§ Problem to work on:
Rewrite the listing from its start through the line containing "Graaaaata pela visita.", changing every "Responder" to "Reply" and keeping everything else the same.

==== Data excerpts ====

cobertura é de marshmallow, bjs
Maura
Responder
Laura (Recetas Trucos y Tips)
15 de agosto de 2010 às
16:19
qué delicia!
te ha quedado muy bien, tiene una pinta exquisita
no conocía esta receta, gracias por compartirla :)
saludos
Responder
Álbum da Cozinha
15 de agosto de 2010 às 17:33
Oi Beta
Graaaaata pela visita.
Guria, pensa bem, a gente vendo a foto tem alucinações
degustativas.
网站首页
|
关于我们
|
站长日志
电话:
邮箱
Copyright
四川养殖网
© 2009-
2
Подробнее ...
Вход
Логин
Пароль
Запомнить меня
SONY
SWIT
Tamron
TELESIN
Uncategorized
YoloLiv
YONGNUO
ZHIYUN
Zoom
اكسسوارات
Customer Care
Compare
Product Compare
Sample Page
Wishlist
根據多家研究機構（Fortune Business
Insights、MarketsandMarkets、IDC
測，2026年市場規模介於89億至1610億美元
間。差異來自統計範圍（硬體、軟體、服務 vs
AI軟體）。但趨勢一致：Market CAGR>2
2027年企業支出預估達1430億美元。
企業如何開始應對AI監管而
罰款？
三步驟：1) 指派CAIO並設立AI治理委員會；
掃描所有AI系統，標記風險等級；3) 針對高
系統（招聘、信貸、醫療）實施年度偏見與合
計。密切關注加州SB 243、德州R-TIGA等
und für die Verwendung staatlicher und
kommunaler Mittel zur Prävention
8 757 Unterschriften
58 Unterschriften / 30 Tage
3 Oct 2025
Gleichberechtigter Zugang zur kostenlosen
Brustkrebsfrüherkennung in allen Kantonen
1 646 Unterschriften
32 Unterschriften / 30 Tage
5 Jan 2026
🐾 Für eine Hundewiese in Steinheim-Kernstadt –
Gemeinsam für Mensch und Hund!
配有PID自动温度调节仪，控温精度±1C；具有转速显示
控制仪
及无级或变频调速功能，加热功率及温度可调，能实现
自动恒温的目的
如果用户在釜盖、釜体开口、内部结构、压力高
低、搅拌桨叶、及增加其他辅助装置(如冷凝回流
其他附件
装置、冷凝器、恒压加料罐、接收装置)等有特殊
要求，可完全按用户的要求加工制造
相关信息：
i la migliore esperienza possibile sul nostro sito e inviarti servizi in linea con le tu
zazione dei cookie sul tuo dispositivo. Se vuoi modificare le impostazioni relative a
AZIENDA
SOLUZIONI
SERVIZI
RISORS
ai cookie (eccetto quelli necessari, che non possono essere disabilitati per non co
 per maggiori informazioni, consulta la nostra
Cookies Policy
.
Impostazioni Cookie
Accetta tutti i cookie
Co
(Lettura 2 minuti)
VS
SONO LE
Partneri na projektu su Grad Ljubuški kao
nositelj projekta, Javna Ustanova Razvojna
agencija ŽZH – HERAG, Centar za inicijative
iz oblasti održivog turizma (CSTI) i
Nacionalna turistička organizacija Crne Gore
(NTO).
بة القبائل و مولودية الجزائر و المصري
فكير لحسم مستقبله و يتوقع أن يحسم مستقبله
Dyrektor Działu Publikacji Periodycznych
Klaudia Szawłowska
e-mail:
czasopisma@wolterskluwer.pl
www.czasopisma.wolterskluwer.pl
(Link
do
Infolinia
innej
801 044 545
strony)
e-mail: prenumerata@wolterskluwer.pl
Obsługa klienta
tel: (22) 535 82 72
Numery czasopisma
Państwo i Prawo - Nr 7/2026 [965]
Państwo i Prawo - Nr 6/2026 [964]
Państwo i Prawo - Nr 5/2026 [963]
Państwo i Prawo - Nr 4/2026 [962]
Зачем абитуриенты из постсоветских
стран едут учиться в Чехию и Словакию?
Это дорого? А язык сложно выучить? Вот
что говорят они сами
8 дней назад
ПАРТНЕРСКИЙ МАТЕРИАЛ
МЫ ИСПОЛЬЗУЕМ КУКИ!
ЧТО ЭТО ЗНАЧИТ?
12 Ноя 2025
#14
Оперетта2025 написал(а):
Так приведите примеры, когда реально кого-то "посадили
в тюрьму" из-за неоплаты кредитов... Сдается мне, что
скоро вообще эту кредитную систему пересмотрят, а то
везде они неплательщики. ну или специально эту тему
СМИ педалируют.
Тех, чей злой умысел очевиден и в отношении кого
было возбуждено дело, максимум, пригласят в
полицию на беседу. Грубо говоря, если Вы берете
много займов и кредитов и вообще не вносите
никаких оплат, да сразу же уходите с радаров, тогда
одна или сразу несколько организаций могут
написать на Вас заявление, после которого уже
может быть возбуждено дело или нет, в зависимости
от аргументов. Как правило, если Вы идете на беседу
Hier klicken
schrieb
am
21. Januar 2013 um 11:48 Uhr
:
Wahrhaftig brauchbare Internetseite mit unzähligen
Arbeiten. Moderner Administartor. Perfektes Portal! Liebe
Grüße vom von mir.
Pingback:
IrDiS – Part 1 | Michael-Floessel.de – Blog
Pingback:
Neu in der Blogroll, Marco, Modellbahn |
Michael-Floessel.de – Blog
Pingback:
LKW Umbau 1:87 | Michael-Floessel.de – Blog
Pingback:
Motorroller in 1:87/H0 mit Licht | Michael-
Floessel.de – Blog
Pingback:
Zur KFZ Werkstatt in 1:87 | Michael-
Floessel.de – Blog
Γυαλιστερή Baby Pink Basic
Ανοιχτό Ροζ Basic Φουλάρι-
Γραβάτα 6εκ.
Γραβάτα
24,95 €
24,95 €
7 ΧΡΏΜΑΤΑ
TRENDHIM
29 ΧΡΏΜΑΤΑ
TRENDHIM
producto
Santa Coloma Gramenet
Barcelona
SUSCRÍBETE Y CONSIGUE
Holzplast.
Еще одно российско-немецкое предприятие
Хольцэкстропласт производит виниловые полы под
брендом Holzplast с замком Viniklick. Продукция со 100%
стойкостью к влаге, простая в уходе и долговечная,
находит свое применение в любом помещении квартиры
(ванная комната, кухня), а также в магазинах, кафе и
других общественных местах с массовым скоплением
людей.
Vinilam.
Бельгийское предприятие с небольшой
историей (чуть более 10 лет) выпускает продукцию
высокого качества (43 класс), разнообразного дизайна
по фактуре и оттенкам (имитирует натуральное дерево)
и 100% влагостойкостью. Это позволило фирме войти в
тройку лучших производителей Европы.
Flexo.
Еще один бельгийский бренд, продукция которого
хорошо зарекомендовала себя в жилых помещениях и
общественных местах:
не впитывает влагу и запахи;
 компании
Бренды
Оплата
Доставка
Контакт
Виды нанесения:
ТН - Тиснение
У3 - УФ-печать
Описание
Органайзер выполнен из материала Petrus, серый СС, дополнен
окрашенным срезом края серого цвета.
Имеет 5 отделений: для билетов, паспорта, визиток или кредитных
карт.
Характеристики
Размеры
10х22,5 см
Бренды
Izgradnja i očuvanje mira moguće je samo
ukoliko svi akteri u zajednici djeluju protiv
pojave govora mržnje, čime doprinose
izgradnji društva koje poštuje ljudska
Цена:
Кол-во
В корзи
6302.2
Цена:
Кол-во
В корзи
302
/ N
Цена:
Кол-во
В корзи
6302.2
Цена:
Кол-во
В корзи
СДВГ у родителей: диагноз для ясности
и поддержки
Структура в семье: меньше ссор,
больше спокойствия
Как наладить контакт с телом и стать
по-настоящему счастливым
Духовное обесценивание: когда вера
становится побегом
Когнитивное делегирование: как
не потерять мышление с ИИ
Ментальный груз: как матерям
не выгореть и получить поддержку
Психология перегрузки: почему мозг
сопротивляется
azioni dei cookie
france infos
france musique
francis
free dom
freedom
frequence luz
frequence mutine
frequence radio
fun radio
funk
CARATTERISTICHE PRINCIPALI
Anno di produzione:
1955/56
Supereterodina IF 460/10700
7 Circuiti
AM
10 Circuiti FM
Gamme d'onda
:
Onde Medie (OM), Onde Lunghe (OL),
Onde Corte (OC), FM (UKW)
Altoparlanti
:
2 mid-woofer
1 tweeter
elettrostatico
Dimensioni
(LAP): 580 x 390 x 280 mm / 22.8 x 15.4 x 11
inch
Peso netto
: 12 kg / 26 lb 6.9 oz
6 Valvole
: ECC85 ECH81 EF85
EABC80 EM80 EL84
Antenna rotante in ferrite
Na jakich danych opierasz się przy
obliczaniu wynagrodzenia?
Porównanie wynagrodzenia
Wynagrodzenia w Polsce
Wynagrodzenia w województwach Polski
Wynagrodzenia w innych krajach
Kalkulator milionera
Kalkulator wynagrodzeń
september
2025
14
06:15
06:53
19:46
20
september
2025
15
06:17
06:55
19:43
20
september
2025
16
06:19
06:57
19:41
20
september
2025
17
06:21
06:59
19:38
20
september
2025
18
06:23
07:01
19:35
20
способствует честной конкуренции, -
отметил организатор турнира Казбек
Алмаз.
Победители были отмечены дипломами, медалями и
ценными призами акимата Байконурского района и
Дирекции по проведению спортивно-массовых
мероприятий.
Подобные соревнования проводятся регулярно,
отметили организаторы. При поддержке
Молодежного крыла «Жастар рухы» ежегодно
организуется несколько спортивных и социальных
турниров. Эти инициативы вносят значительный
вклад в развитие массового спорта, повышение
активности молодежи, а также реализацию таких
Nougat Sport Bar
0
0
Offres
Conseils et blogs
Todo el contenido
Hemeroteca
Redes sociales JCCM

====

§ Task answer:
cobertura é de marshmallow, bjs
Maura
Reply
Laura (Recetas Trucos y Tips)
15 de agosto de 2010 às
16:19
qué delicia!
te ha quedado muy bien, tiene una pinta exquisita
no conocía esta receta, gracias por compartirla :)
saludos
Reply
Álbum da Cozinha
15 de agosto de 2010 às 17:33
Oi Beta
Graaaaata pela visita.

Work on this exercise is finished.